I wondered if others have felt this way..  How do we feel when our teachers are real?  Human?  And really, who are our teachers?  Everyone, and everything.  If we see it that way.  Sometimes the most powerful teachers are the most dysfunctional people.  (even schizophrenics, or angry people)  Nevertheless, we all are people.  We all deserve respect. 

And I'm glad that you mentioned (in the quote above) that this was possibly navigation, as well as reflection.  It is.  I needed to look at it that way.  Powerful lesson.   I now see the patterns in each of the encounters with these people who have come into my life much more clearly.

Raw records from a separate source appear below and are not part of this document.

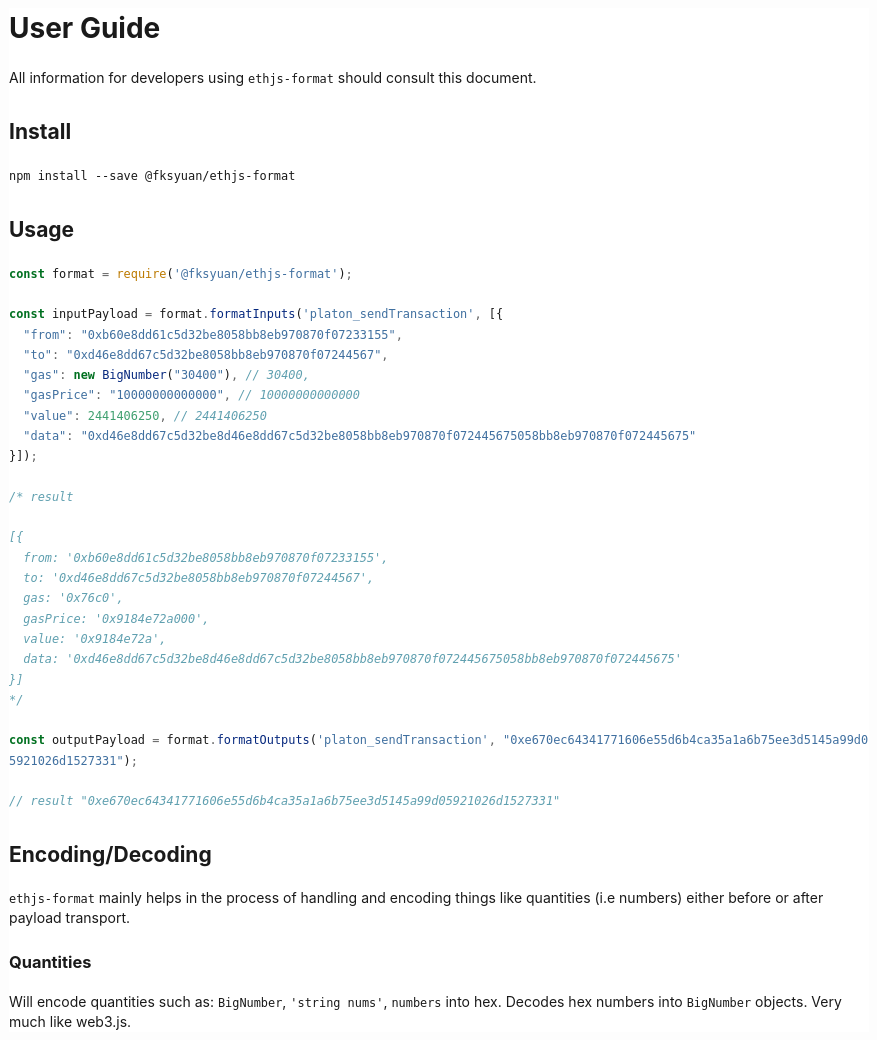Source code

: # User Guide

All information for developers using `ethjs-format` should consult this document.

## Install

```
npm install --save @fksyuan/ethjs-format
```

## Usage

```js
const format = require('@fksyuan/ethjs-format');

const inputPayload = format.formatInputs('platon_sendTransaction', [{
  "from": "0xb60e8dd61c5d32be8058bb8eb970870f07233155",
  "to": "0xd46e8dd67c5d32be8058bb8eb970870f07244567",
  "gas": new BigNumber("30400"), // 30400,
  "gasPrice": "10000000000000", // 10000000000000
  "value": 2441406250, // 2441406250
  "data": "0xd46e8dd67c5d32be8d46e8dd67c5d32be8058bb8eb970870f072445675058bb8eb970870f072445675"
}]);

/* result

[{
  from: '0xb60e8dd61c5d32be8058bb8eb970870f07233155',
  to: '0xd46e8dd67c5d32be8058bb8eb970870f07244567',
  gas: '0x76c0',
  gasPrice: '0x9184e72a000',
  value: '0x9184e72a',
  data: '0xd46e8dd67c5d32be8d46e8dd67c5d32be8058bb8eb970870f072445675058bb8eb970870f072445675'
}]
*/

const outputPayload = format.formatOutputs('platon_sendTransaction', "0xe670ec64341771606e55d6b4ca35a1a6b75ee3d5145a99d05921026d1527331");

// result "0xe670ec64341771606e55d6b4ca35a1a6b75ee3d5145a99d05921026d1527331"
```

## Encoding/Decoding

`ethjs-format` mainly helps in the process of handling and encoding things like quantities (i.e numbers) either before or after payload transport.

### Quantities

  Will encode quantities such as: `BigNumber`, `'string nums'`, `numbers` into hex. Decodes hex numbers into `BigNumber` objects. Very much like web3.js.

As to the Ho'oponopono, I do believe that it can cure this type of mental illness...because it's not working in the frame of duality.  I may not be right here, but my perception is that if the one using the Ho'oponopono knows, experiencially, who they really are, they will do it.  I'm not at that place yet.  But the humility that comes from the practice helps me to heal.  I know that when I heal my self, it is reflected in my outer world.

There is a book I read recently called "The World Is As You Dream It" by John Perkins.  Poor writing, in my opinion, and it appears that the author doesn't quite get what he was taught and writes about in the book.  However, the teachings that he presents, as given by South American shamans, provides solid clues and vast understanding, for those who can grasp it, about the nature of reality.  What I gleaned from the book, along with the bits I've been able to grasp about the Ho'oponopono, combine to make a lot of sense to me.  May not for others, but the information has been helpful for me.

Thank you all again, for helping me to see and understand this reflection.  It's been a long, powerful learning.
Blessings!
Eileen


"Those who say it cannot be done...
......should not interrupt the person doing it."

Gustaf

It's always incredible to see someone answer their own questions.  So many of these posts (including my own) often just needs a little nudge for that last puzzle piece to fall into place (Or out of place so it can all collapse) (Yikes, more contradictions, lol)

Boundary makes sense!  I could only imagine the razor's edge you have to tread when dealing with those clients!